▸ **ИСХОДНЫЙ ТЕКСТ**:
================
К сожалению, вы не последние. Еще есть Республика Беларусь, где законопроект уже разработан, но пока не принят. В Туркменистане тоже нет этого закона, хотя все предпосылки для его появления есть. Для принятия таких законов нужна серьезная политическая воля. Все-таки в России очень сильное женское движение, сильные организации, способные оказывать поддержку пострадавшим. Но нужны шаги со стороны руководства страны.
Исходя из наших реалий, с какими странами можно сравнить Россию?
У многих стран в нашем регионе, к сожалению, общий контекст и спектр проблем. Можно написать новые законы, подтвердить их политически, но пока в обществе нет понимания, что насилие — это нарушение прав человека, пока у нас превалируют патриархальные и дискриминирующие нормы, мы не сможем его победить.
Пока мы будем говорить, что ранние и насильственные браки — это норма, что девочки должны мечтать в 15 лет выйти замуж, о каком искоренении насилия может идти речь? В России именно эта проблема не так актуальна.
Какие страны в Восточной Европе и Центральной Азии сейчас успешнее всего борются с насилием?
Положительный пример — Узбекистан. Там в прошлом году разработали законопроекты о продвижении гендерного равенства и предотвращении домашнего насилия. Законы приняли, началась их имплементация.
================
▸ **ПРЕДОСТАВЛЕННЫЙ ЛИСТИНГ**:
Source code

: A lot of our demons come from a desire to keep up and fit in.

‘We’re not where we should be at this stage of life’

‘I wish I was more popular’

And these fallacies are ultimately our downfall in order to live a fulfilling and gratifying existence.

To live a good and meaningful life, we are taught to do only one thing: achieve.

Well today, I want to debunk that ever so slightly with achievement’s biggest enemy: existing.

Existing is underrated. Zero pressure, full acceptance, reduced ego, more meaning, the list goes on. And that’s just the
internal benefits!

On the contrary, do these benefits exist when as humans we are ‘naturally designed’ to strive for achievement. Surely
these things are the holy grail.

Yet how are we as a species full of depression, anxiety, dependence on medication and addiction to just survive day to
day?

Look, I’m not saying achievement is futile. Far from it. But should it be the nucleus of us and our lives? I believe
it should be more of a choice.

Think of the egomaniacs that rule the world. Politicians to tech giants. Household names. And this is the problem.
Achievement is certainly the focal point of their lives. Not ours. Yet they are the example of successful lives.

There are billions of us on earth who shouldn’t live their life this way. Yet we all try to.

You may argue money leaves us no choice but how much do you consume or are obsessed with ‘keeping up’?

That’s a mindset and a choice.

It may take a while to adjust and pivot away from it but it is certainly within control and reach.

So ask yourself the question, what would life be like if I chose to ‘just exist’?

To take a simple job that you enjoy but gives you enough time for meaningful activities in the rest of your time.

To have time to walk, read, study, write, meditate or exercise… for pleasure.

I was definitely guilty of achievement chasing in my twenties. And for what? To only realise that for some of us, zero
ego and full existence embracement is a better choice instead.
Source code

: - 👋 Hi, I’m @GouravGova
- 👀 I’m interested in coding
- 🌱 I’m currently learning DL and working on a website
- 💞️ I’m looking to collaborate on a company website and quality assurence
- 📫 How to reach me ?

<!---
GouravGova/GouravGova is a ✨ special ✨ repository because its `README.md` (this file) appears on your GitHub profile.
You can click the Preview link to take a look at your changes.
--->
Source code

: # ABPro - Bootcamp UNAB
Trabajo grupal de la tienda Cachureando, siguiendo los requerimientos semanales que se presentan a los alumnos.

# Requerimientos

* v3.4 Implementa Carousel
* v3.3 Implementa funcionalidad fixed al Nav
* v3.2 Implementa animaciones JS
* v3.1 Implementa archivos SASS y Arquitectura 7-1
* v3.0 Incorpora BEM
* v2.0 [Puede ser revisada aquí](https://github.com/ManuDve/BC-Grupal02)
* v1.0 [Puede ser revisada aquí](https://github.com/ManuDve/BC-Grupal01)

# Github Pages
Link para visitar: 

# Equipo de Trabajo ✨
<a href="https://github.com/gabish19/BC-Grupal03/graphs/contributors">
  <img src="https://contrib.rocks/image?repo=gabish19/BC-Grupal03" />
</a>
================
▸ **ЗАДАНИЯ**:
**A.** Ответьте на вопросы по тексту о борьбе с насилием:
(i) В какой стране законопроект уже разработан, но пока не принят?
(ii) Какую страну называют положительным примером?
(iii) Какие законопроекты там разработали в прошлом году?
**B.** Отредактируйте фрагмент текста о борьбе с насилием, начиная со слов «Пока мы будем» и заканчивая словами «борются с насилием?»: замените «насильственные» на «принудительные» и приведите фрагмент целиком.
**C.** Продолжите текст о борьбе с насилием после его последнего предложения.
Листинг здесь не используется.

▸ **РЕЗУЛЬТАТЫ ВЫПОЛНЕНИЯ**:
**A.**
(i) В Республике Беларусь.
(ii) Узбекистан.
(iii) Законопроекты о продвижении гендерного равенства и предотвращении домашнего насилия.

**B.**
Пока мы будем говорить, что ранние и принудительные браки — это норма, что девочки должны мечтать в 15 лет выйти замуж, о каком искоренении насилия может идти речь? В России именно эта проблема не так актуальна.
Какие страны в Восточной Европе и Центральной Азии сейчас успешнее всего борются с насилием?

**C.**
Еще очень поступательно работает Грузия. Она единственная программная страна в нашем регионе, которая начала серьезно работать с предотвращением домогательств и насилия на рабочих местах. Это большая тема. В прошлом году на международной конференции по труду приняли новую конвенцию Международной организации труда по искоренению домогательств и насилия на рабочем месте.
Хорошие результаты показывает Украина — наш офис был открыт там в 2015 году, но он уже один из самых крупных и с конкретными практическими результатами. Там есть не только донорская поддержка, но и мощное женское движение и политическая воля. Успехи есть в Молдове, Кыргызстане, Казахстане. В Сербии едва ли не единственный наш офис, который начал инновационную работу по вопросам гендерного равенства.
Перечислите главные проблемные точки в России в вопросах гендерного равенства.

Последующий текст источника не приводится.